Resta-nos, então, recorrer aos mercados, tal como o mercado de ações e o mercado imobiliário. Mesmo ferramentas como fundos de investimento, fundos de índices (ETFs) e planos poupança-reforma baseiam-se em larga escala em retornos oferecidos por estes mercados (tal como o apetecível mercado de ações dos EUA e o seu índice S&P 500) para proporcionar ganhos aos seus investidores. Como mostra a Figura 5, o índice S&P 500 registou em 2020 ganhos consideráveis, atingindo níveis recorde no final deste ano, mesmo após ter tido em março as suas piores perdas. Em relação ao mercado imobiliário, este continua em crescimento. Como reportado em outubro pelo Observador, o preço de venda das casas em Setembro de 2020 foi 7,9% superior ao mesmo período do ano passado. Aliado às baixas taxas de juro dos créditos habitação, as famílias com poder de compra continuam a poder comportar os preços dos imóveis praticados em períodos pré-pandemia.

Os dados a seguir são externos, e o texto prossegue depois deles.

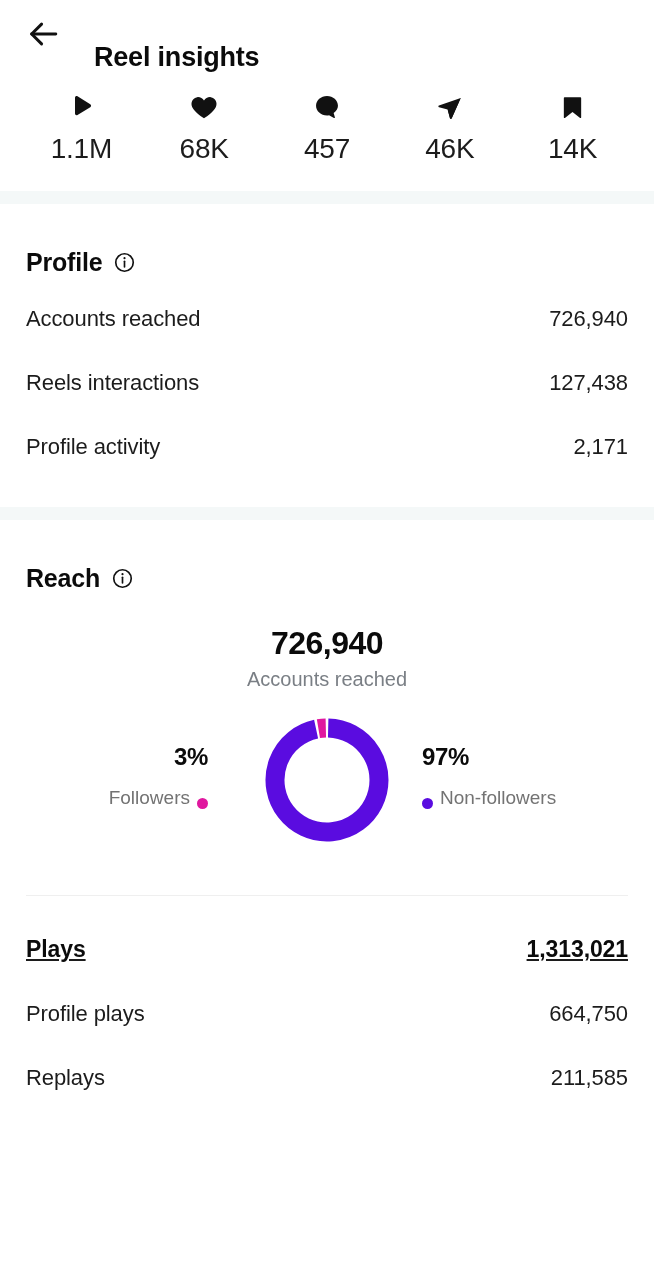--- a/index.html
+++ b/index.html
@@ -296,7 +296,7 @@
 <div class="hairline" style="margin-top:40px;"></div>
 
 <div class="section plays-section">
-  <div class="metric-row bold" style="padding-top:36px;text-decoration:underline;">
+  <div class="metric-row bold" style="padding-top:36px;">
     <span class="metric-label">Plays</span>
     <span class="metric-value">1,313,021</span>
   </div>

Figura 5: Índice S&P 500 do mercado de ações norte-americano.

Essencialmente, o aumento das poupanças dos portugueses que conseguiram escapar às consequências nefastas da pandemia tem levado a um aumento significativo dos bens financeiros subjacentes a vários mercados nacionais. É importante dizer que este não é apenas um fenómeno português. Na realidade, o aumento de algumas ações de maneira especulativa e de outros investimentos mais arriscados (como criptomoedas) e a utilização maciça de aplicações como a Robinhood ou a DeGiro, mostra que muitos investidores no mundo inteiro estão, mais do que nunca, à procura de oportunidades para investir, elevando assim o valor destes ativos.

Pode o mercado continuar a aumentar em 2021? Seremos atingidos pela inflação, atuando esta como um “imposto” pago por todos nós para manter a economia a funcionar no período pós-Covid? Isso, só os próximos meses o dirão.